*** DATA YANG DIBERIKAN ***

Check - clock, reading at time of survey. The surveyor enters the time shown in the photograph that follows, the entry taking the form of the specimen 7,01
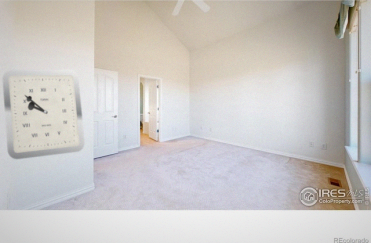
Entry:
9,52
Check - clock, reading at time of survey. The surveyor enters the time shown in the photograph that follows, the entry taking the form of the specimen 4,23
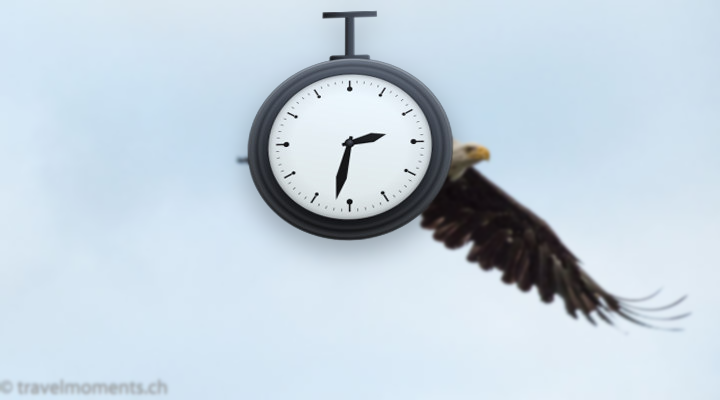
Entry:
2,32
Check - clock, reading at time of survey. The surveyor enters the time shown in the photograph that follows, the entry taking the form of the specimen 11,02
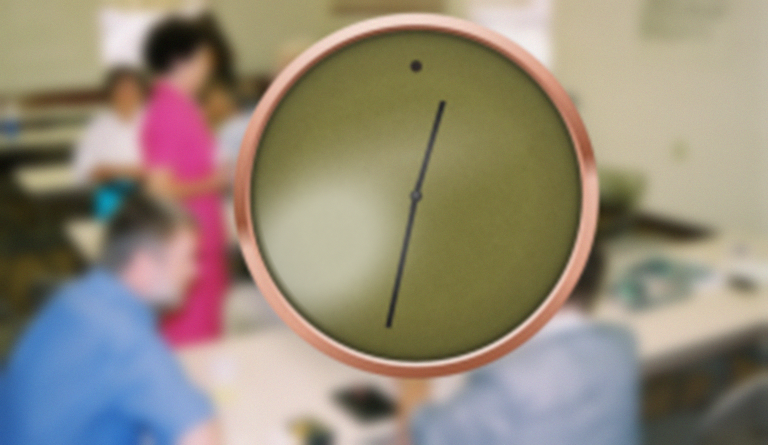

***

* [PERINTAH SOAL]
Salin kembali seluruh baris di atas dengan mengganti "surveyor" menjadi "inspector" tanpa mengubah bagian lain. Jangan sertakan gambarnya dalam jawaban.

* [JAWABAN AKHIR]
Check - clock, reading at time of survey. The inspector enters the time shown in the photograph that follows, the entry taking the form of the specimen 7,01
Entry:
9,52
Check - clock, reading at time of survey. The inspector enters the time shown in the photograph that follows, the entry taking the form of the specimen 4,23
Entry:
2,32
Check - clock, reading at time of survey. The inspector enters the time shown in the photograph that follows, the entry taking the form of the specimen 11,02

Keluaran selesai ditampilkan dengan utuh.